A Christ filled life isn’t like ordering off a menu or filling your plate at a salad bar. It’s all or nothing. Jesus did not die so that we would only get some of God. He sacrificed his wants and desires so we could have all of God’s love. All of God’s mercy. All of God’s grace. And all of the hope and promise of resurrection glory.
Here’s the thing. God wants all of us too. We don’t get to choose who to love or who to forgive anymore than Jesus did.
We don’t get to choose to protect the unborn child and ignore the lives of those suffering from extreme poverty, gun violence, and environmental pollution.
Nor can we honor the life of one person because of where they were born, and reject another for the same reason.
We cannot turn our backs on one of God’s beloved children, nor deny their rights to experience a full and thriving life. Not if we are to call ourselves Christians.
To quote Shane Claiborne again, “Welcoming immigrants is not a burden, it’s a sacrament!” It’s a holy sacrament that remembers and honors the work of the One who gave himself for ALL.
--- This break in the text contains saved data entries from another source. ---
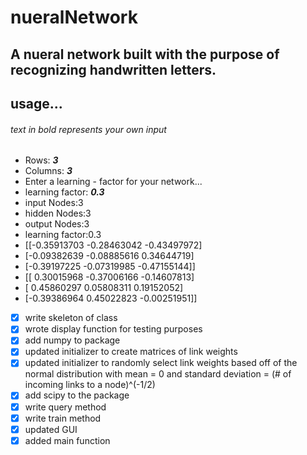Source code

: # nueralNetwork
## A nueral network built with the purpose of recognizing handwritten letters.
## usage...
###### text in bold represents your own input
- Rows: ***3***
- Columns: ***3***
- Enter a learning - factor for your network...
- learning factor: ***0.3***
- input Nodes:3
- hidden Nodes:3
- output Nodes:3
- learning factor:0.3
- [[-0.35913703 -0.28463042 -0.43497972]
-  [-0.09382639 -0.08885616  0.34644719]
- [-0.39197225 -0.07319985 -0.47155144]]
- [[ 0.30015968 -0.37006166 -0.14607813]
- [ 0.45860297  0.05808311  0.19152052]
-  [-0.39386964  0.45022823 -0.00251951]]


- [x] write skeleton of class
- [x] wrote display function for testing purposes
- [x] add numpy to package
- [x] updated initializer to create matrices of link weights
- [x] updated initializer to randomly select link weights based off of the normal distribution with mean = 0 and standard deviation = (# of incoming links to a node)^(-1/2)
- [x] add scipy to the package
- [x] write query method
- [x] write train method
- [x] updated GUI
- [x] added main function
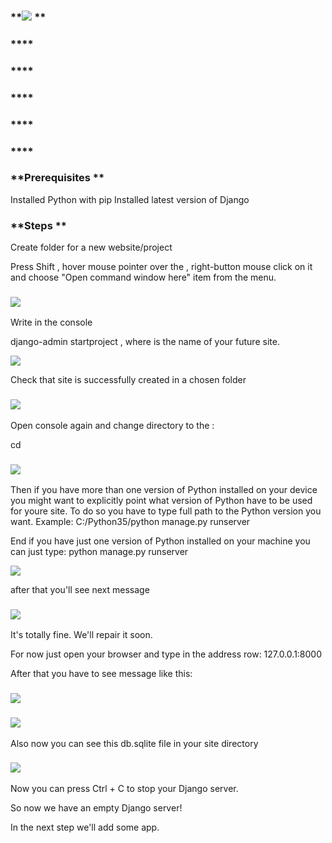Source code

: 
### **![](<https://i.imgur.com/ToTcQml.png>) **  ###


### ****  ###


### ****  ###


### ****  ###


### ****  ###


### ****  ###


### **Prerequisites **  ###

 Installed Python with pip  Installed latest version of Django


### **Steps **  ###

 Create folder for a new website/project

Press Shift , hover mouse pointer over the <project folder>, right-button mouse click on it and choose "Open command window here" item from the menu.


### ![](<https://i.imgur.com/DzVUYDk.png>)  ###

 Write in the console

django-admin startproject <sitename>,  where <sitename> is the name of your future site.

![](<https://i.imgur.com/jD3GZxO.png>)

Check that site is successfully created in a chosen folder


### ![](<https://i.imgur.com/xdwSGN5.png>)  ###

 Open console again and change directory to the <sitename> :

cd <sitename>


### ![](<https://i.imgur.com/5mxCNlV.png>)  ###

 Then if you have more than one version of Python installed on your device you might want to explicitly point what version of Python have to be used for youre site. To do so you have to type full path to the Python version you want.  Example: C:/Python35/python manage.py runserver

End if you have just one version of Python installed on your machine you can just type:  python manage.py runserver

![](<https://i.imgur.com/AzY0uFD.png>)

after that you'll see next message


### ![](<https://i.imgur.com/J3p97rB.png>)  ###

 It's totally fine. We'll repair it soon.

For now just open your browser and type in the address row:  127.0.0.1:8000

After that you have to see message like this:


### ![](<https://i.imgur.com/gC7WnGR.png>)  ###


### ![](<https://i.imgur.com/yz0Ii5n.png>)  ###

 Also now you can see this db.sqlite file in your site directory


### ![](<https://i.imgur.com/71sH1Yk.png>)  ###

 Now you can press Ctrl + C to stop your Django server.

So now we have an empty Django server!

In the next step we'll add some app.

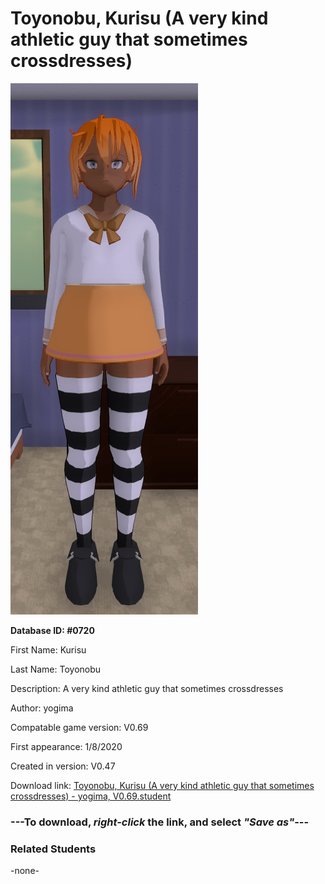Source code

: # Toyonobu, Kurisu (A very kind athletic guy that sometimes crossdresses)

<img src="../../Files/Images/Toyonobu, Kurisu (A very kind athletic guy that sometimes crossdresses).png" title="Toyonobu, Kurisu (A very kind athletic guy that sometimes crossdresses) - yogima, V0.69">

**Database ID: #0720**

First Name: Kurisu

Last Name: Toyonobu

Description: A very kind athletic guy that sometimes crossdresses

Author: yogima

Compatable game version: V0.69

First appearance: 1/8/2020

Created in version: V0.47

Download link: <a href="https://raw.githubusercontent.com/Arbiter1223/Daigaku-Gurashi-Custom-Students/master/Files/Student%20Files/Toyonobu%2C%20Kurisu%20(A%20very%20kind%20athletic%20guy%20that%20sometimes%20crossdresses)%20-%20yogima%2C%20V0.69.student">Toyonobu, Kurisu (A very kind athletic guy that sometimes crossdresses) - yogima, V0.69.student</a>

### ---**To download, _right-click_ the link, and select _"Save as"_**---

### Related Students

-none-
Anyone who wants to harm or hold back another person will have trouble with the God of Zechariah who said, “You must see that justice is done, show kindness and mercy to one another. Do not oppress widows, orphans, foreigners, or anyone else in need. If you do not listen to my words,” says God, “then I won’t listen to your prayers.’ Let that news settle on your heart for a while.
Our challenge today, just as it will be everyday, is to find a way to live (and govern) in accordance to God’s will and not just our own. I believe Jesus shows us a clear and straightforward path through loving our neighbors; serving God and others instead of money and ourselves; using what God has blessed you with to care for the least of these your brothers and sisters.
This is important to remember. God made it very clear when he sent his only begotten Son. Jesus is proof to me that every soul has infinite worth – worth more than any system, any institution, or any cause.
Thus, St. Francis taught it’s more important to be Jesus than to worship him. For it’s in our living as Jesus we are able to love and welcome others with impartiality.
In our living as Jesus we can care enough to heal our brokenness and feed our hunger for justice.
We can cover the naked and vulnerable in kindness. We can transform hearts of stone into hands of hope.
To be Jesus means we can do God’s will and thrive as a nation of diverse people – despite our many differences.
By accepting and being a living example of God’s divine love right now, we can actually gain the world without sacrificing our souls.